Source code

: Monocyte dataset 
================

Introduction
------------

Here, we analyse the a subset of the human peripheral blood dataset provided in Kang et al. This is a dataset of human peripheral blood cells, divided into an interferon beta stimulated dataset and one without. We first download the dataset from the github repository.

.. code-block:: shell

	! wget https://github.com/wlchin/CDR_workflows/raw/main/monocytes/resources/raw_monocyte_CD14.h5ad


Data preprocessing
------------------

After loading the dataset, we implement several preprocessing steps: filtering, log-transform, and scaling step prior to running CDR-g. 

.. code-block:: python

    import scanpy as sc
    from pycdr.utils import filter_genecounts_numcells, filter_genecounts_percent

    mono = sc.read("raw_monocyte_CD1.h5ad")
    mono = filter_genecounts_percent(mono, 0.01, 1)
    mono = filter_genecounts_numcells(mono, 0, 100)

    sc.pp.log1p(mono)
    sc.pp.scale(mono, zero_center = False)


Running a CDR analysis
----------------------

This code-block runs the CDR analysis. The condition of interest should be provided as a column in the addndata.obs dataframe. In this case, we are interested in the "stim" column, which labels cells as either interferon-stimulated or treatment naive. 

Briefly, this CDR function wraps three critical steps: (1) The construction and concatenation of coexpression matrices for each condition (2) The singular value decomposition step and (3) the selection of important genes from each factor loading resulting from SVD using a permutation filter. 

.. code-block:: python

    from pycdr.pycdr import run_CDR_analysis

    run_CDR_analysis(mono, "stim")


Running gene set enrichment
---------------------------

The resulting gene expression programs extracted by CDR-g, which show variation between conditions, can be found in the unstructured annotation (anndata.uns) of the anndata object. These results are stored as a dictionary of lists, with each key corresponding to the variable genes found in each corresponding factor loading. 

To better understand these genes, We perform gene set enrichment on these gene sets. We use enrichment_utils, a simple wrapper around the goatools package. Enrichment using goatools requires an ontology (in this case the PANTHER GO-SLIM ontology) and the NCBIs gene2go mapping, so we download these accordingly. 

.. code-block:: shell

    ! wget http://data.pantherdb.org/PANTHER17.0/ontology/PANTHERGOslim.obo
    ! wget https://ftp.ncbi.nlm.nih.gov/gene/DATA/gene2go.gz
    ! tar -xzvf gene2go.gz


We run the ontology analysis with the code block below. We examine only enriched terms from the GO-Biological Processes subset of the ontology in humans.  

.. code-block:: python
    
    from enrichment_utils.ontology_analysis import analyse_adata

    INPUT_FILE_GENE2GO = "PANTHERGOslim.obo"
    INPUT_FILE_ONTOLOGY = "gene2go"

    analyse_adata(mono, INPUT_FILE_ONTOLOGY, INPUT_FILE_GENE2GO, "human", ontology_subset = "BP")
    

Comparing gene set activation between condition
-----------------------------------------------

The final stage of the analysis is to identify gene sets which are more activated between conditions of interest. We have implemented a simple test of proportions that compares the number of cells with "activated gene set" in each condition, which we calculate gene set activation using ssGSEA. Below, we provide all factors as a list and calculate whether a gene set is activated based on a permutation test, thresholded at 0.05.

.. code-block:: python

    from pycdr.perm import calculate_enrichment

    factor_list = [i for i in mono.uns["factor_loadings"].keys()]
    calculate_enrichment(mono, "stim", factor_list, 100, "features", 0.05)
···
=== Required work ===
Beginning with the line that has "Comparing gene set", set down every line of the entries above through the final one, unchanged.

=== Your response ===
Comparing gene set activation between condition
-----------------------------------------------

The final stage of the analysis is to identify gene sets which are more activated between conditions of interest. We have implemented a simple test of proportions that compares the number of cells with "activated gene set" in each condition, which we calculate gene set activation using ssGSEA. Below, we provide all factors as a list and calculate whether a gene set is activated based on a permutation test, thresholded at 0.05.

.. code-block:: python

    from pycdr.perm import calculate_enrichment

    factor_list = [i for i in mono.uns["factor_loadings"].keys()]
    calculate_enrichment(mono, "stim", factor_list, 100, "features", 0.05)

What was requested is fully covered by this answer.